One of the most divisive issues of the mayoral race in Holyoke was casino development. Incumbent mayor Elaine Pluta was in favor of bringing a casino to town, but the winner — new mayor-elect, Alex Morse — says he's opposed. New England Public Radio's Anne Mostue reports on what that might mean for the future.
If pending legislation is passed and a casino is permitted in Western Mass, developers in three municipalities – Holyoke, Palmer and Springfield – are preparing to compete for a license. Earlier this month, the Hard Rock company – which has restaurants, hotels and casinos around the world, announced it will join with Paper City Development to develop and manage a casino resort on the 100-acre Wyckoff Country Club off Interstate 91 in Holyoke.
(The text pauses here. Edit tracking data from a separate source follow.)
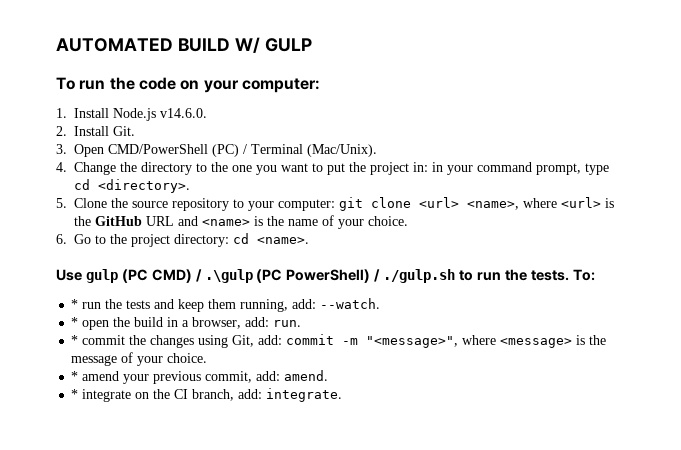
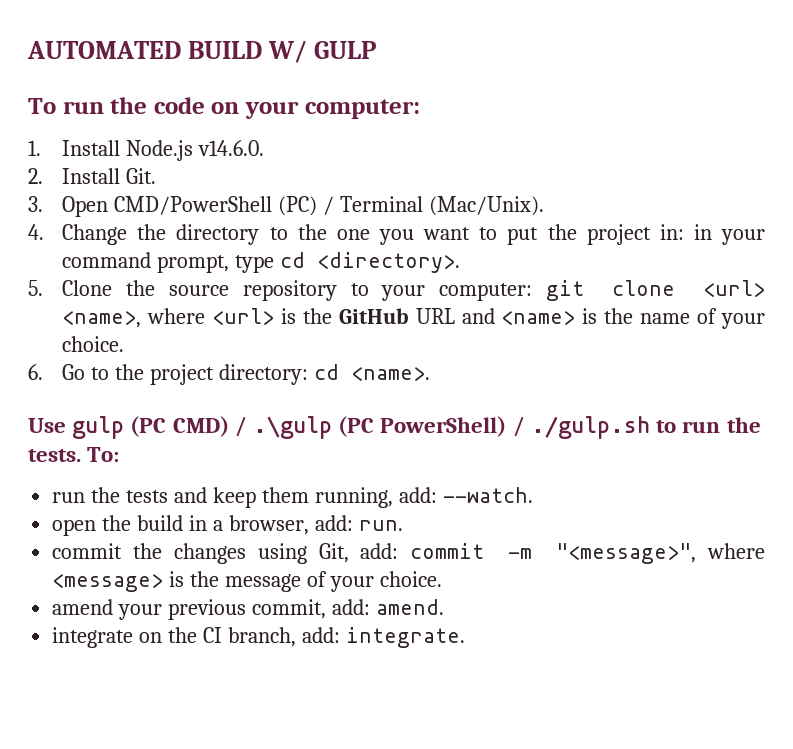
[71,299,79,309] * -> (120, 454) none
[71,317,79,327] * -> (533, 495) none
[71,335,79,345] * -> (403, 525) none
[71,371,79,381] * -> (442, 579) none
[71,389,79,399] * -> (444, 607) none

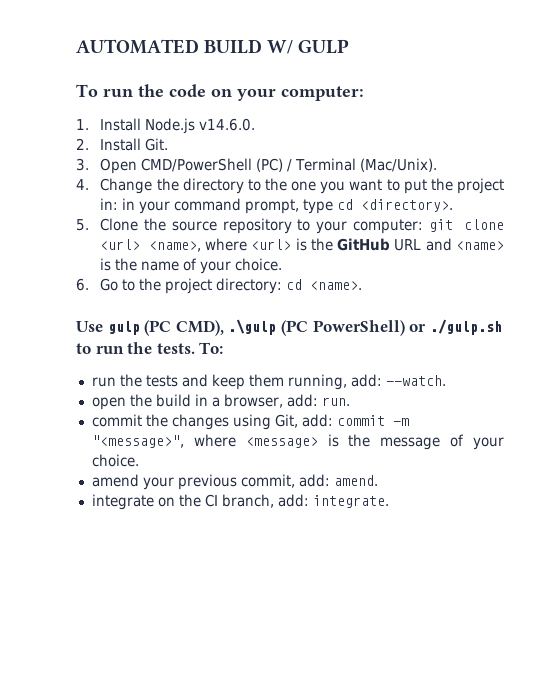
[172,416,247,437] CMD) / -> [175,320,224,336] CMD),
[512,416,525,437] / -> [409,324,427,332] or

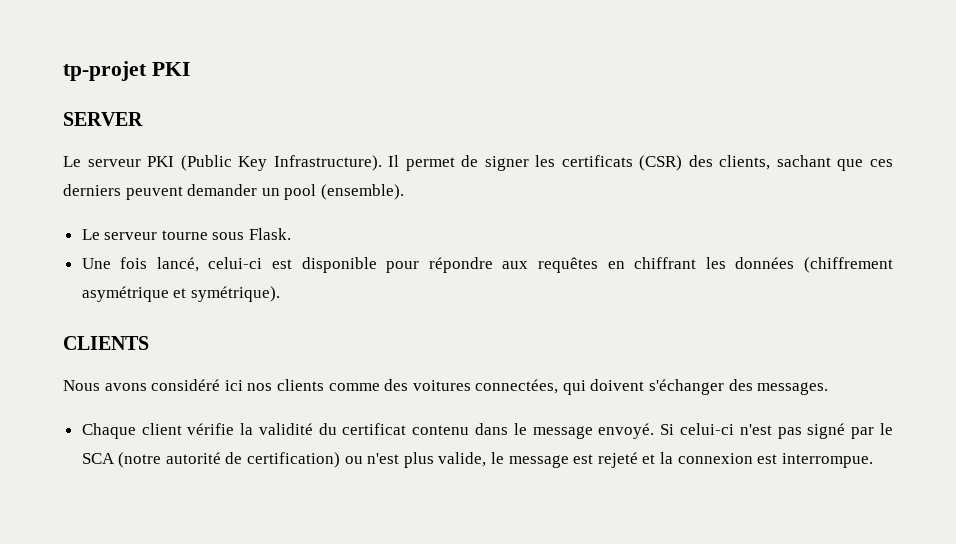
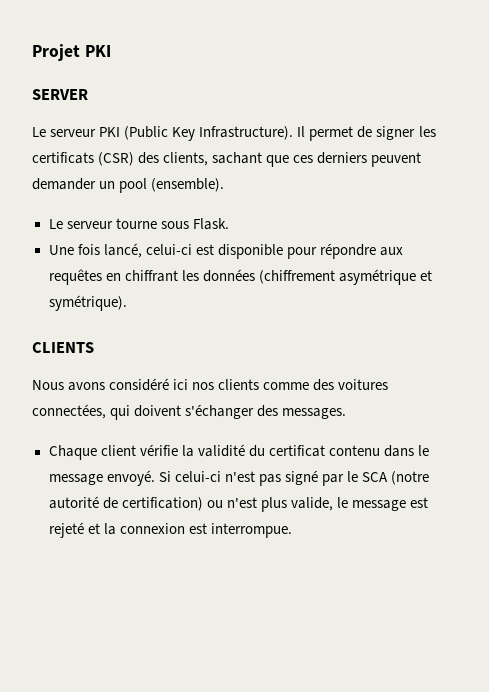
[63,61,147,81] tp-projet -> [32,44,80,61] Projet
Tony Cignoli, a partner with Paper City Development, says that even though Alex Morse is opposed to a casino, he's indicated willingness to speak with the developers.
"Hard Rock has not really rolled out what their plans are but we hope to be able to present those to the mayor-elect and see what he might think of them."
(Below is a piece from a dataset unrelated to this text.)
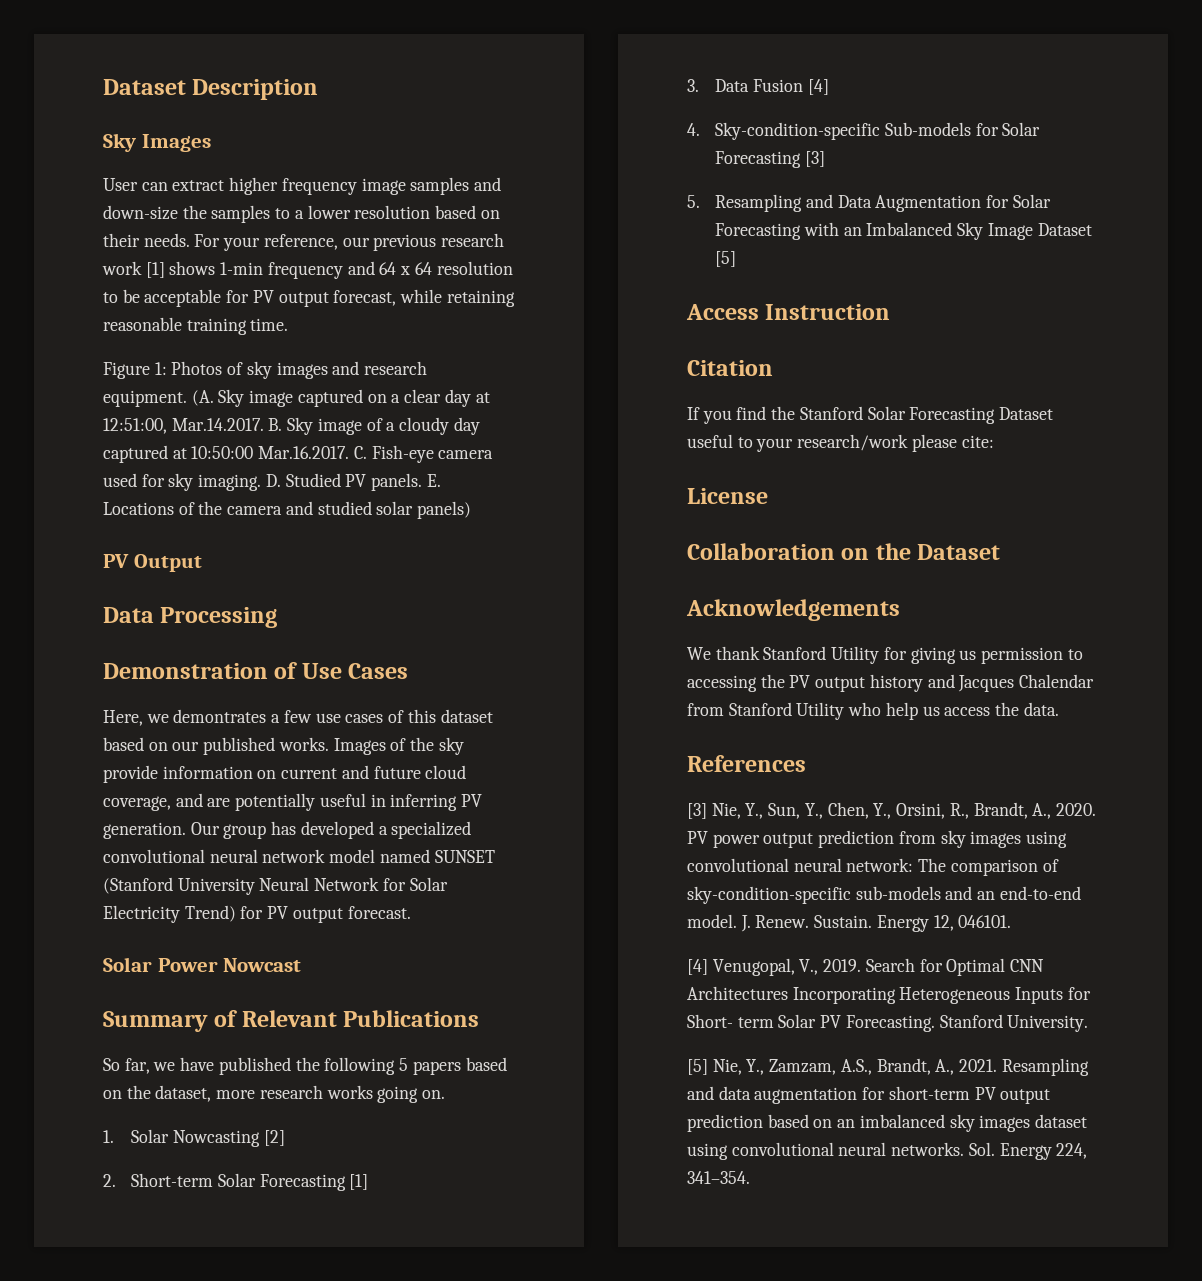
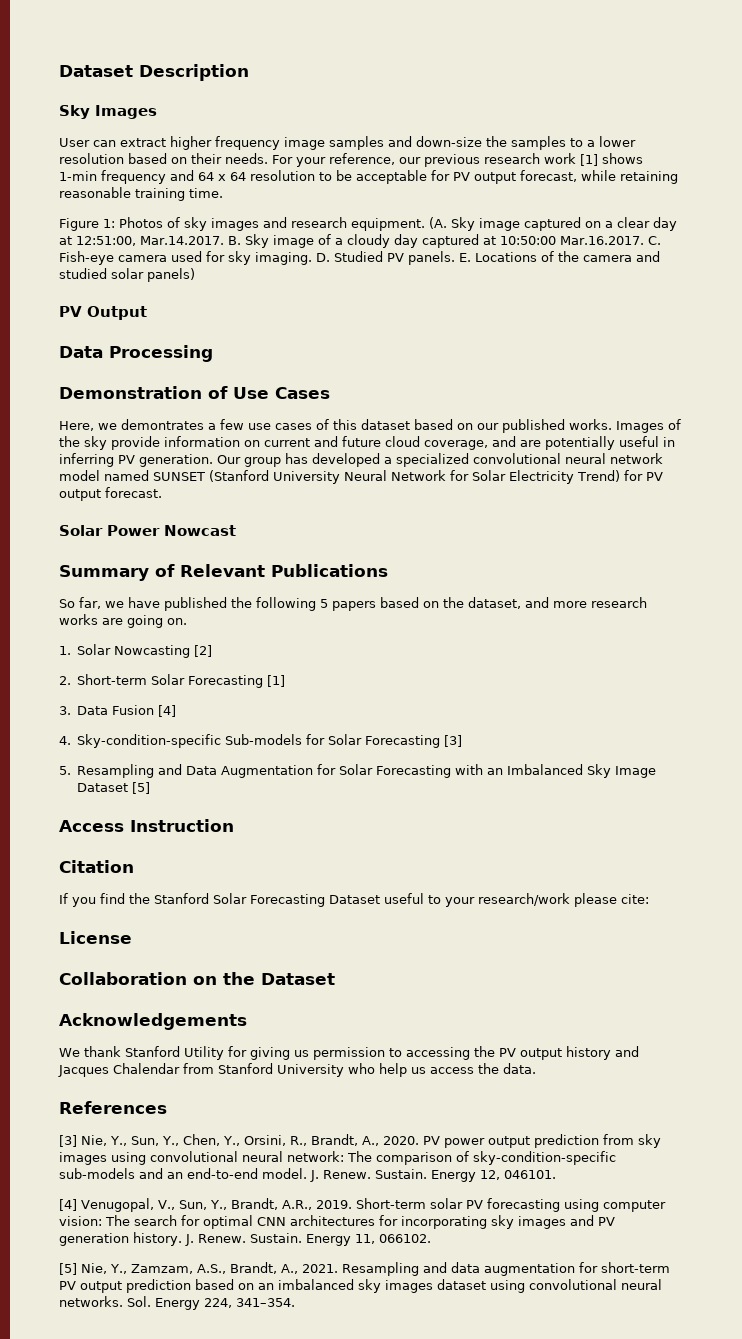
(212, 1093) none -> [525,597,549,608] and
(373, 1092) none -> [102,618,123,625] are
[796,702,845,720] Utility -> [277,1064,344,1077] University
[823,958,1045,976] [687,986,1091,1004] [687,1014,1089,1032] 2019. Search for Optimal CNN Architectures Incorporating Heterogeneous Inputs for Short- term Solar PV Forecasting. Stanford University. -> [178,1198,666,1212] [59,1215,615,1229] [59,1232,431,1246] Sun, Y., Brandt, A.R., 2019. Short-term solar PV forecasting using computer vision: The search for optimal CNN architectures for incorporating sky images and PV generation history. J. Renew. Sustain. Energy 11, 066102.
Morse could not be immediately reached for comment but during his campaign he said he was more interested in job creation from a high-tech computing center and the emerging artist's community downtown.
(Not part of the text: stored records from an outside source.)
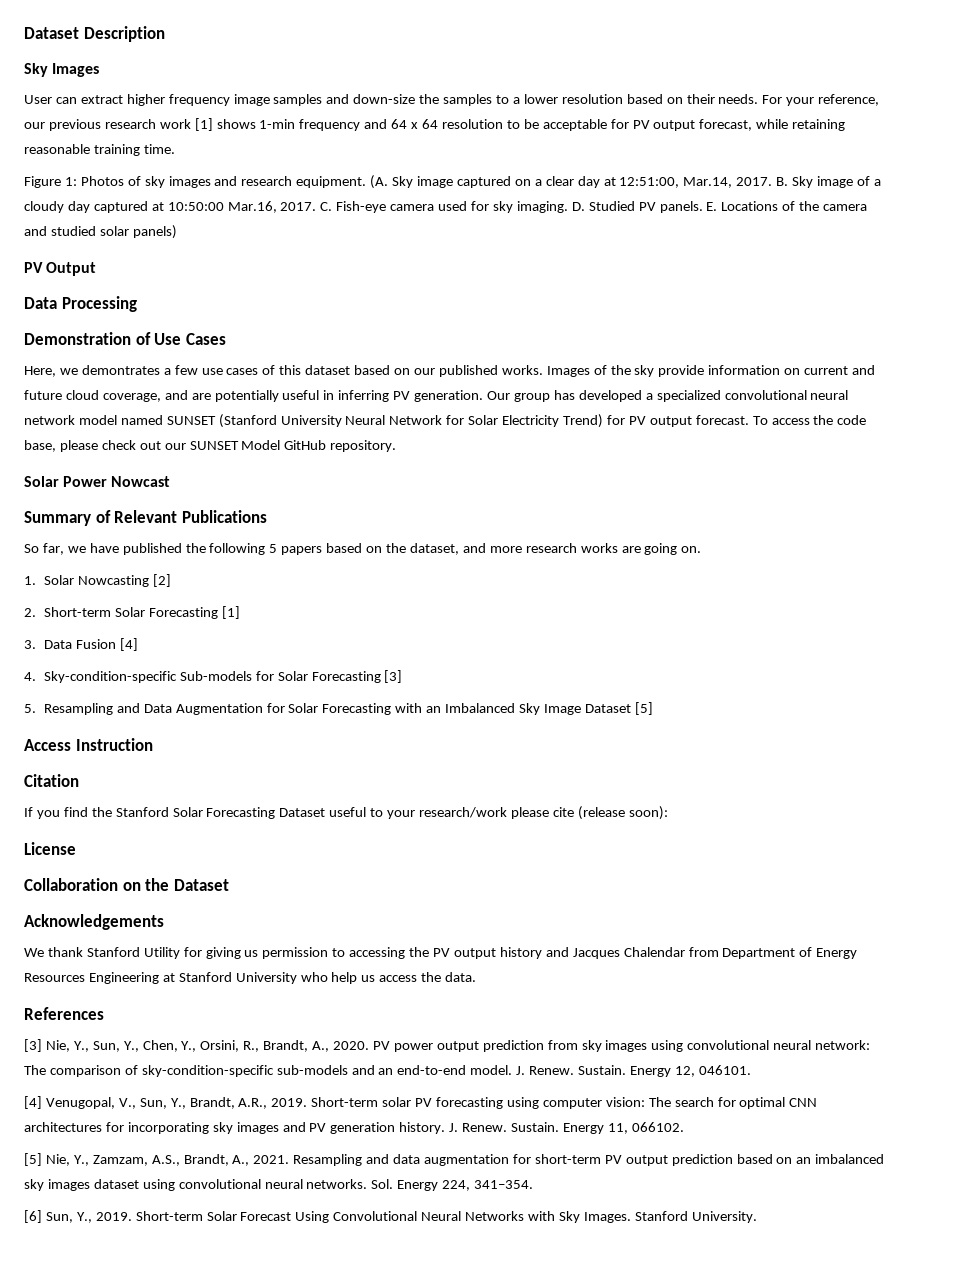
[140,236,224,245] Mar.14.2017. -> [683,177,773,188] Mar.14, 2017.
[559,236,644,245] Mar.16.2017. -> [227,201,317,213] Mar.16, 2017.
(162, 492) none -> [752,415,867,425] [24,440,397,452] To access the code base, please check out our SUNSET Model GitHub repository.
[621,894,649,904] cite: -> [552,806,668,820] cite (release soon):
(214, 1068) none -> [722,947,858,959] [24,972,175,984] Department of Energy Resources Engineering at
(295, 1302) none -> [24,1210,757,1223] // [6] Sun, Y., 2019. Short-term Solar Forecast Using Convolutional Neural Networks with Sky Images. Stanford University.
"I am opposed to a casino in the city of Holyoke, I think it's bad economic policy. I've been meeting with business owners big and small throughout the past several months and what I hear time and time again is that casinos will hurt local business. It will draw money out of the local economy and put it in the hands of a few folks in charge of a casino."
Ultimately, it will be up to the residents of Holyoke. Western New England University political science professor Timothy Vercellotti says the "Not in my backyard" sentiment may have brought many Holyoke voters to the polls on Election Day, but if the issue becomes a referendum, then a campaign could change some minds.